En 1996, un jury populaire américain est convaincu qu'un appareil de détection à distance de tout objet d'après photo est une supercherie, selon ses concepteurs convaincus de fraude une photo capterait de prétendues « ondes de fréquence »[réf. souhaitée].
Dès 1997, mais plus particulièrement à partir de 2001, un Britannique, James McCormick, commence à commercialiser des détecteurs à distance de tout objet (universels) basés sur des détecteurs de balles de golf perdues, qu'il affirme être des détecteurs d'explosifs ou de drogues[21]. Il apparaîtra que les détecteurs de balles de golf (dont il n'est pas le concepteur) sont quasi des coquilles vides alors qu'ils sont présentés comme ayant un fonctionnement proche des détecteurs de métaux qui permettent de trouver un collier sur une plage. Pourtant, pendant près de dix ans, James McCormick en vend plus de 7 000, de 5 000 dollars pièce pour les détecteurs les moins onéreux à 40 000 dollars pour les plus sophistiqués[22]. Le modèle ADE 651 est le modèle le plus récent de son faux détecteur[23]. James McCormick dégagera ainsi plus de 50 millions d'euros de bénéfices[22].
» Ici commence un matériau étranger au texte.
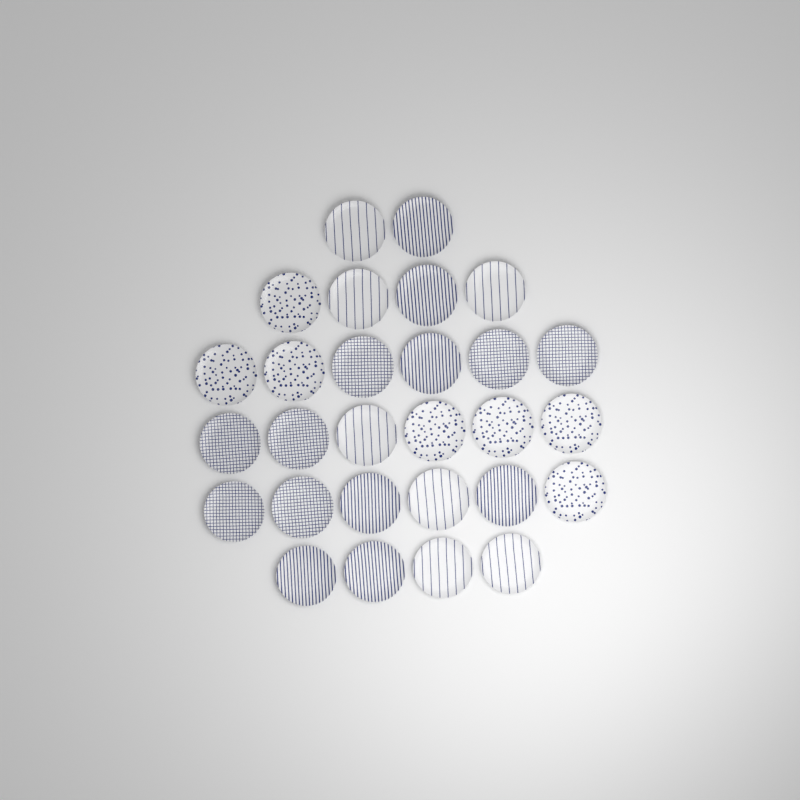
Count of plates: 28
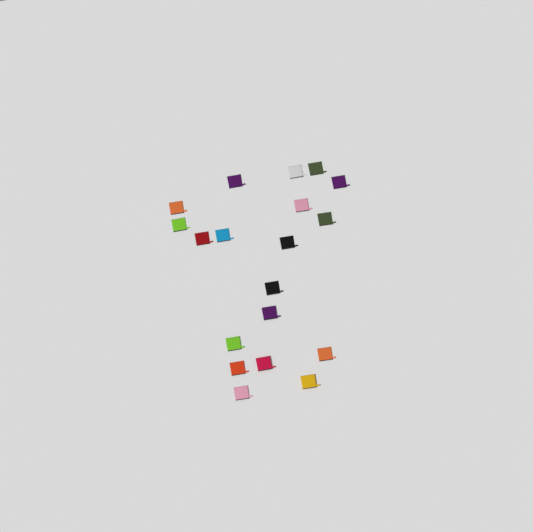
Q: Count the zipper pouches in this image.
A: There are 19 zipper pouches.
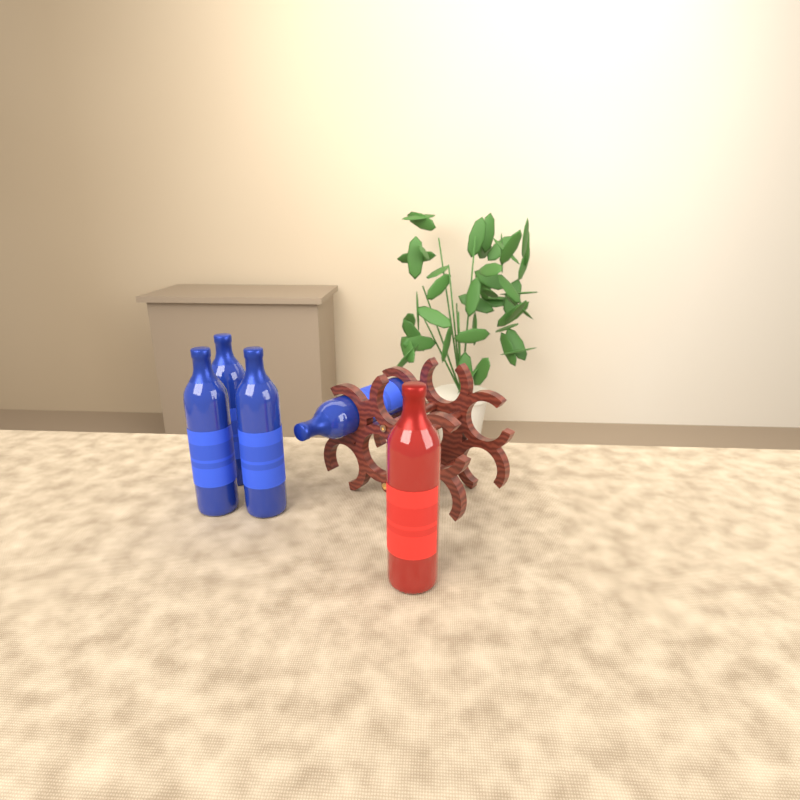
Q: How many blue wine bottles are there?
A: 4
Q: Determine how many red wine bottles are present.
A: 1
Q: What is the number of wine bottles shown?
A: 5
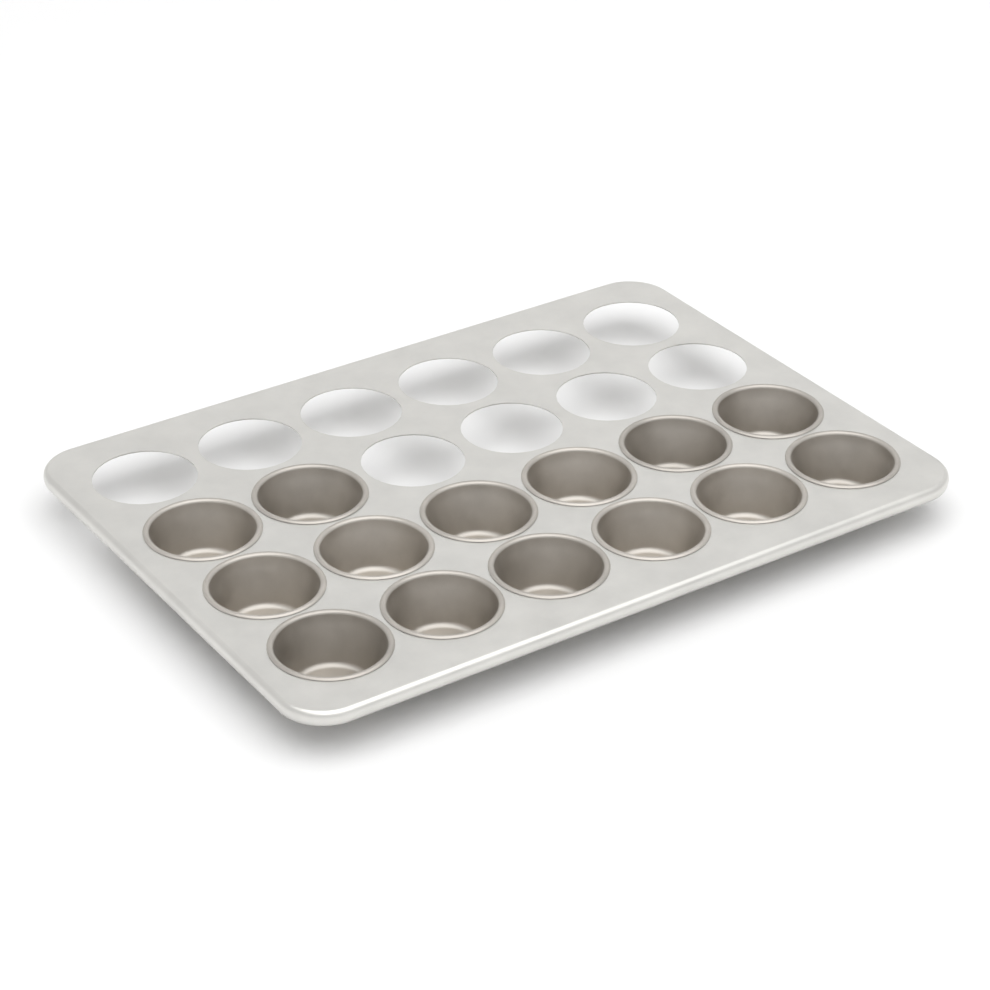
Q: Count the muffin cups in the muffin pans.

L'Irak en est le principal client, suivi par l'Afghanistan, le Niger, l'Arabie saoudite, la Géorgie, l'Algérie, la Thaïlande, la Libye ou encore le Kenya[22]. Les services de sécurité irakiens auraient ainsi dépensé 40 millions de dollars pour acheter ces antennes censées détecter à distance des bombes, des drogues et des cadavres, pourtant inefficaces[24]. En 2008, des policiers belges découvrent qu'un appareil de détection à distance de tous types de substances criminelles (drogues, explosifs) est une supercherie. Il s'agit du même appareil mis en vente par James McCormick[25].
L'affaire n'est pas jugée en Belgique mais transmise aux autorités diplomatiques car il s'avère qu'entre 2001 et 2008 l'appareil est homologué et promu par l'ONU (via des Britanniques). Deux ans plus tard, la fraude est reconnue par la justice britannique. En 2013, James McCormick est condamné à Londres à dix ans de prison[21].
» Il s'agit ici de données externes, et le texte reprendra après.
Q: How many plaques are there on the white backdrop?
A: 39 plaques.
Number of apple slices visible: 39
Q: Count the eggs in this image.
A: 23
Cependant le produit est encore utilisé dans des pays en développement en 2014, en particulier les autorités afghanes et irakiennes équipées par les coalitions alliées sous égide de l'ONU. Il n'est pas écrit que les autorités comptent sur l'effet placebo mais c'est une pratique courante en sécurité ; il est écrit que la procédure est que si l'agent a la « sensation » qu'une personne est positive au contrôle par l'appareil, il est autorisé à la fouiller classiquement (mise en joue, dépôt à terre de tout ce que porte la personne, fouille manuelle)[23].
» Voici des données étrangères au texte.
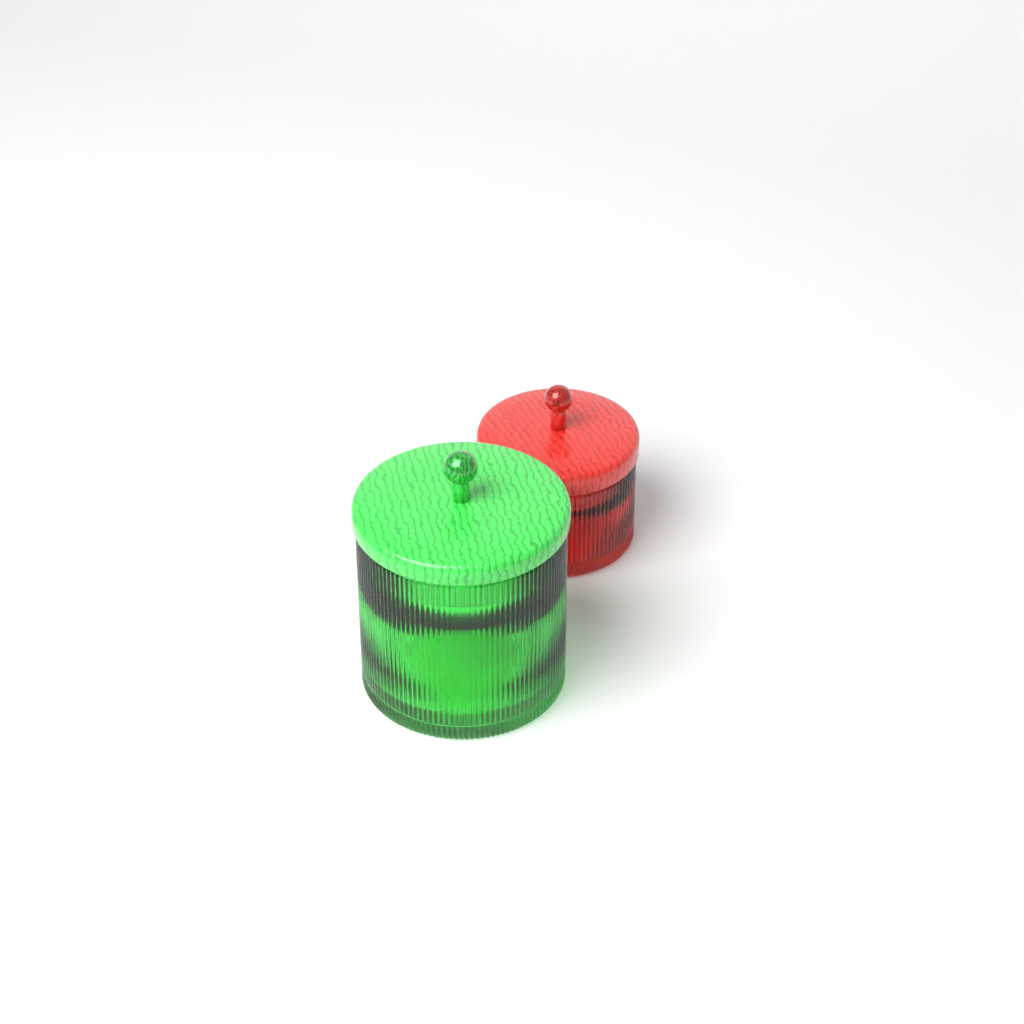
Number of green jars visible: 1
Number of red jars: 1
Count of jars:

Ainsi, malgré la fraude avérée, ces ADE 651 sont toujours utilisés, créant un faux sentiment de sécurité dans une des régions les plus menacées du monde. L'aéroport international Jinnah, au Pakistan, attaqué le , était protégé, selon un quotidien britannique, par des forces de sécurité armées équipées d'ADE 651. De plus, la confiance d'autres victimes de la fraude, comme le Kenya, reste inébranlable. Le responsable irakien de ces investissements a été condamné pour corruption en 2011, ayant reçu des pots de vin du fabricant des ADE 651[26],[27].